A U.S. supply shortfall stands to affect overseas hay sales in a variety of ways. Mark Anderson, CEO of Anderson Hay & Grain, Inc., also in Ellensburg, reports that many overseas buyers appear skeptical that U.S. hay supplies are as tight as have been reported.
“As they see it, we’ve been through these kinds of situations before, but we’ve never really run out of hay,” says Anderson. “What happens to our long-term relationship with customers if we get into next spring and there isn’t any hay to be had here? Things could get very interesting in a hurry.”
High domestic hay prices brought about in part by the acreage reduction is another concern for exporters.
“As hay values here climb higher, some of those governments and customers may decide to rethink their (hay importing) policies,” says Anderson. “They could either decide to start increasing their own production, or they could start looking to our competitors (Australia, Canada, Spain, Egypt and others) for a source of cheaper hay.”
Greg Braun, president of Border Valley Trading Co., Brawley, CA, is already seeing signs of a pullback.
“There is price elasticity with hay, even with alfalfa,” says Braun, noting that Border Valley Trading currently sells U.S. hay products in nearly 20 countries compared to just six countries in 2008. “And it’s starting to impact some demand in markets such as China. Other markets seem to be a little more insulated and are still buying at a pretty good pace.”

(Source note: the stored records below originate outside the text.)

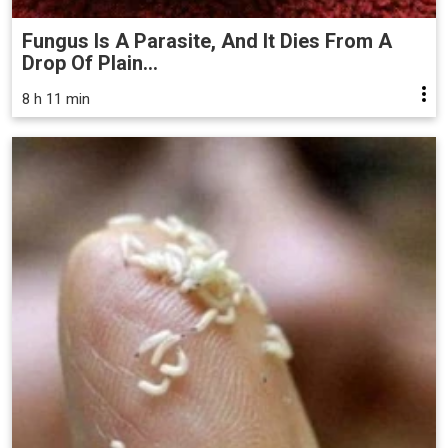
Fungus Is A Parasite, And It Dies From A
Drop Of Plain...
8 h 11 min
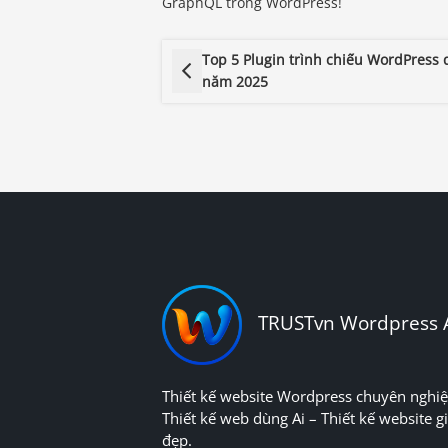
GraphQL trong WordPress!
Top 5 Plugin trình chiếu WordPress
năm 2025
TRUSTvn Wordpress 
Thiết kế website Wordpress chuyên nghiệ
Thiết kế web dùng Ai – Thiết kế website gi
đẹp.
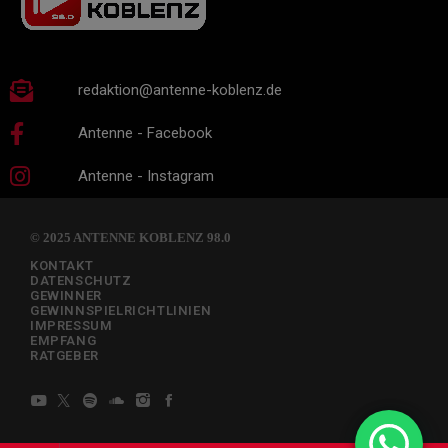
redaktion@antenne-koblenz.de
Antenne - Facebook
Antenne - Instagram
© 2025 ANTENNE KOBLENZ 98.0
KONTAKT
DATENSCHUTZ
GEWINNER
GEWINNSPIELRICHTLINIEN
IMPRESSUM
EMPFANG
RATGEBER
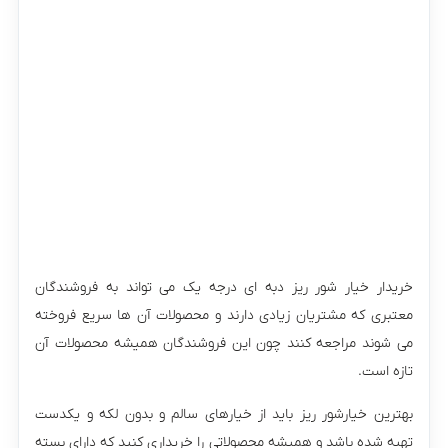
خریدار خیار شور ریز دبه ای درجه یک می تواند به فروشندگان
معتبری که مشتریان زیادی دارند و محصولات آن ها سریع فروخته
می شوند مراجعه کنند چون این فروشندگان همیشه محصولات آن
تازه است.
بهترین خیارشور ریز باید از خیارهای سالم و بدون لکه و یکدست
تهیه شده باشد و همیشه محصولاتی را خریداری کنید که دارای بسته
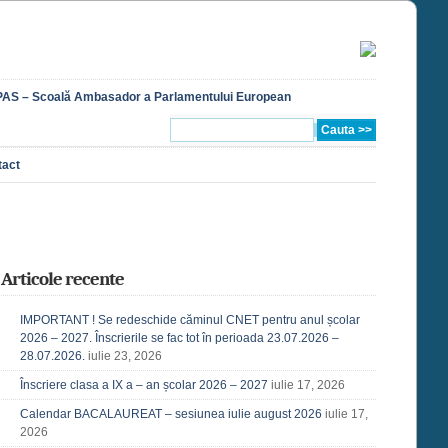
AS – Scoală Ambasador a Parlamentului European
tact
Articole recente
IMPORTANT ! Se redeschide căminul CNET pentru anul școlar
2026 – 2027. Înscrierile se fac tot în perioada 23.07.2026 –
28.07.2026.
iulie 23, 2026
Înscriere clasa a IX a – an școlar 2026 – 2027
iulie 17, 2026
Calendar BACALAUREAT – sesiunea iulie august 2026
iulie 17,
2026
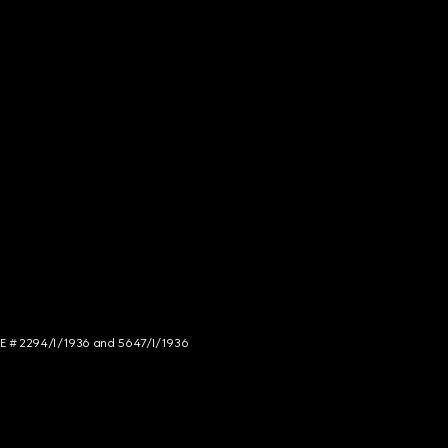
NCE # 2294/I/1936 and 5647/I/1936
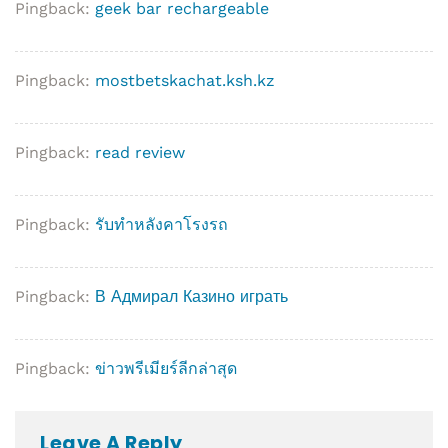
Pingback:
geek bar rechargeable
Pingback:
mostbetskachat.ksh.kz
Pingback:
read review
Pingback:
รับทำหลังคาโรงรถ
Pingback:
В Адмирал Казино играть
Pingback:
ข่าวพรีเมียร์ลีกล่าสุด
Leave A Reply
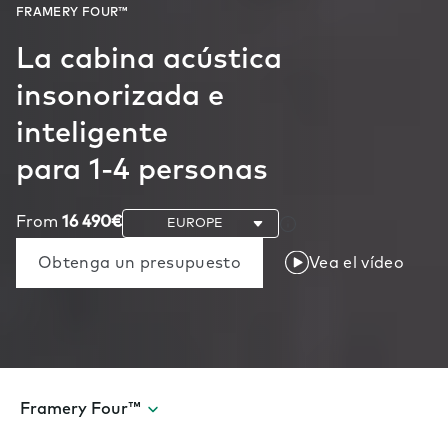
La cabina acústica
insonorizada e
inteligente
para 1-4 personas
From
16 490€
Obtenga un presupuesto
Vea el vídeo
Framery Four™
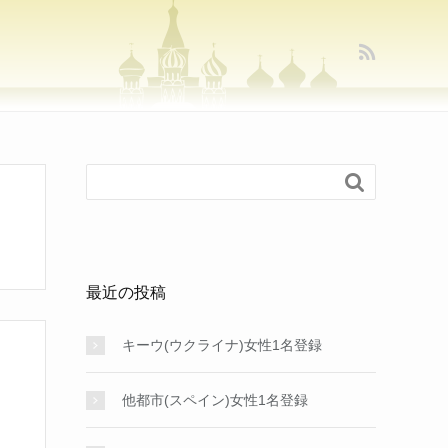

最近の投稿
キーウ(ウクライナ)女性1名登録
他都市(スペイン)女性1名登録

“All of the markets are different and have different price thresholds,” adds Greg DeWitt, with ACX Pacific Northwest, Bakersfield, CA. “Some are very price-sensitive and the high values we’re seeing now could cause a slowdown to some degree. But, in other markets, customers understand the value of high-quality hay and are willing to pay the price because they know that’s what makes milk.”
A variety of other factors could also come into play. Braun points out that competitive ocean-going freight rates, due largely to the U.S. trade imbalance with Asia, have played a critical part in the recent hay export boom. Currently, the freight cost of shipping hay from California’s Imperial Valley to China is close to that of shipping hay from the Imperial Valley to dairies in the state’s northern San Joaquin Valley.
“For a true comparison, you still must figure in other costs associated with exporting hay. But there is no question that favorable freight rates have been good for our business and allowing us to reach global markets.”
A concern for exporters, says Braun, is that a worldwide economic downturn could cause carriers to downsize fleets, leading to tighter capacity and higher rates. “There is definitely a risk that freight rates could go up,” he says. “Any rate increase added to higher hay prices would be detrimental to our business. We’ve seen this happen before.”
Others say U.S. monetary policy may be even more important in determining the future demand for U.S. hay products around the globe. A weak U.S. dollar has been a key factor in making U.S. hay products attractive to customers in other countries, says Bill Plourd, president of El Toro Export, Inc., in El Centro, CA.
“If fiscal policy in the U.S. keeps the dollar weak, that will be favorable for exports,” says Plourd. “On the other hand, if the dollar starts to strengthen, we’ll likely see market value for hay slip.”
Even with the concerns, Plourd, like most company officials contacted for this story, expresses confidence that the long-term outlook for U.S. hay export sales remains positive.
“Right now, we’re sitting in a value cycle that presents some major challenges,” he says. “But that will correct itself. We eventually will come off this cycle. We always do.”